Visions of violins

An ambitious plan seems to be coming together at UND to push one of its programs from one level of performance to the next. Except this plan has nothing to do with sports and everything to do with stringed musical instruments.

Alejandro Drago
Alejandro Drago

An ambitious plan seems to be coming together at UND to push one of its programs from one level of performance to the next. Except this plan has nothing to do with sports and everything to do with stringed musical instruments.

Assistant Professor Alejandro Drago, director of chamber music and strings at UND, is on the way to realizing his goal of establishing four scholarships to attract top-notch student musicians to UND to be part of a signature string quartet.

So far, two of the scholarships have sponsors and a third seems to be close. Perhaps even more surprising, unusual even, is the collaboration that's come together to support the scholarships.

When he talks about the quartet, Drago sometimes compares his plan with UND's efforts to elevate its sports programs. One day, Drago was talking with Michael Meyer, advancement officer for the UND College of Arts & Sciences, who has been helping secure scholarship money. When Drago explained his plan, Meyer replied:

"So you want to take the music program to Division I?"


"I said, 'May I use that expression?'" Drago said. And he has been, ever since.

The history of strings instruction at UND has been a bit of a "zig-zag" over the years, Drago said, but there has been strong support for strings, as evidenced by the 101-year history of the Greater Grand Forks Symphony Orchestra and the two-year residency here of the Chiara String Quartet beginning in 2000. Drago, a violinist, plays frequently with the symphony (he'll be a soloist and concertmaster at its Jan. 30 concert in First Presbyterian Church) and is conductor of the Youth Symphony.

Drago said the way people have responded to the string quartet scholarships and other ideas he's proposed makes him believe he's at the right place at the right time.

"Apparently, Grand Forks was ready for this to happen and at some level waiting for this to happen," he said. "The community was ready to lend its support to this initiative."

Drago came to UND in 2008 from the University of Southern Mississippi, where he had worked in the music department in recruitment and program building under the mentorship of Jay Dean.
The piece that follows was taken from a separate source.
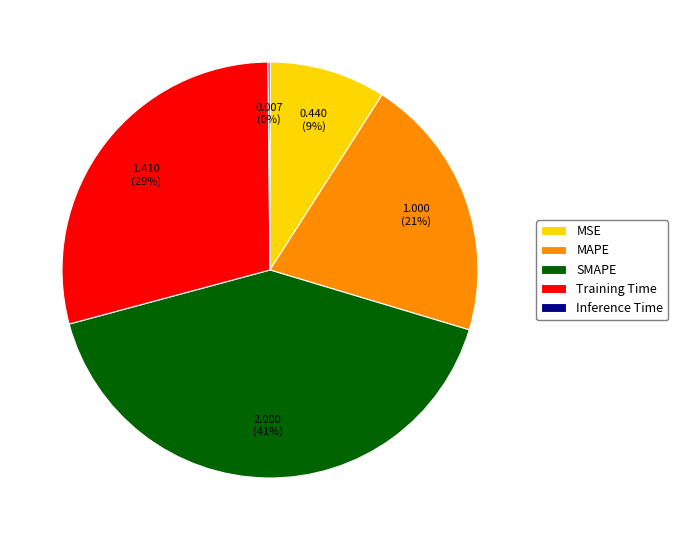

What is the largest slice in the pie chart?

SMAPE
The residency of the Chiara String quartet from 2000-2002 on a Music America Rural Residency grant was a big boost for UND, the symphony and public and private strings programs and students, he said. Still, it didn't translate into the enrollment numbers UND needed for a strong strings program. What was needed, Drago decided, were scholarships to attract a core of strong musicians.

Musician and ophthalmologist Dr. Gerald Gaul was the first to step forward to fund one of the scholarships, which range from $8,000 to $15,000 for each of four years. The symphony also has agreed to sponsor a scholarship. The city of Grand Forks has tentatively agreed to support a scholarship, too.

Jenny Tarlin, executive director of the symphony, said the GGFSO scholarship was made possible through gifts from Tamar Read, a former symphony board member and retired music faculty member, and Glen and Nancy Yoshida (Glen was a symphony board member for three years and both Yoshidas are long-term symphony patrons.)


"One of the things that has driven the symphony's interest in the project is the recognition that we must develop more professional-level strings players in Grand Forks," Tarlin said. "This project is very much a natural progression from our support for the Chiara Quartet residency beginning 10 years ago."

Phil McKenzie, president of the symphony board of directors, said its scholarship musician would play with the symphony and take on a coaching role in its youth programs.

Drago said the UND student strings quartet would be a "recruitment swat team" that could draw other strings students to UND and would lead and mentor other students and ensembles and tour around the state.

"They would showcase what the university has to offer and their success and achievement, and how the community and the university are working together," Drago said. Drago believes all the needed funding will be secured and hopes to have the quartet in place by the fall semester.

But the quartet would be just a start in UND musical outreach into rural communities of North Dakota and also to at-risk populations. For the latter, Drago points to El Sistema, a much-hailed and successful music program for poor children in Venezuela that is being copied all over the world. The program changes lives through music and has produced one of the world's biggest stars in classical music, Gustavo Dudamel, 28, leader of the Los Angeles Philharmonic.

Just as there's data that shows that children who play in orchestras are more successful academically, El Sistema has been shown to lower delinquency rates. It creates a sense of belonging, of discipline, for self-challenging and all the other good things that the arts can bring to the education of a child, Drago said.

Drago said he's made preliminary contacts with members of North Dakota American Indian tribes and the UND Indian Studies program. So far, the response has been "extremely positive," he said.

"This is my vision for getting things started," Drago said. "And I hope to see many more wonderful things."